*Exercise details:*
Render the material below as a numbered list, leaving out the blank lines and the pictures.

[Chart interpretation exercises]
*** Begin section ***
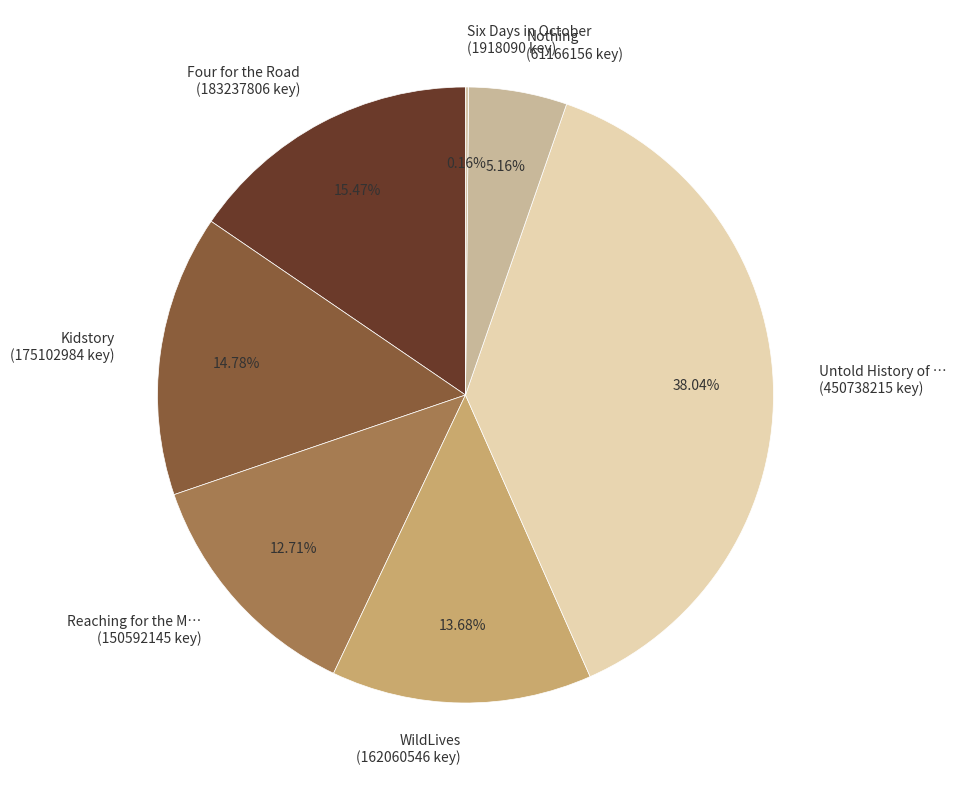

Approximately how many times larger is the value at Four for the Road (183237806 key) compared to Kidstory (175102984 key)?

1.0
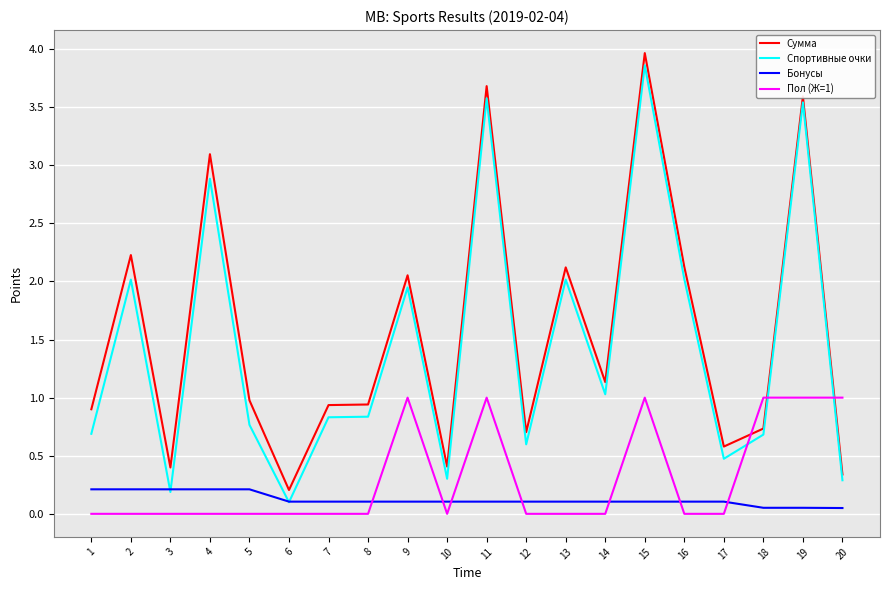

True or false: Спортивные очки has more than 1 interior local peaks.

True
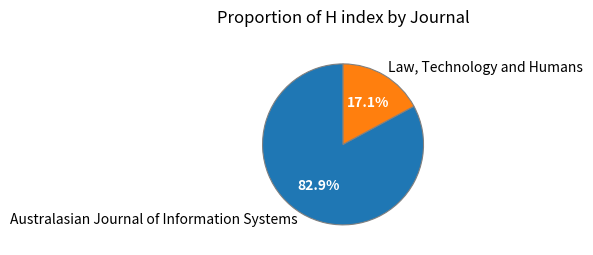

Which slice is the smallest?

Law, Technology and Humans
*** End section ***
*Response:*
1. Approximately how many times larger is the value at Four for the Road (183237806 key) compared to Kidstory (175102984 key)?
2. 1.0
3. True or false: Спортивные очки has more than 1 interior local peaks.
4. True
5. Which slice is the smallest?
6. Law, Technology and Humans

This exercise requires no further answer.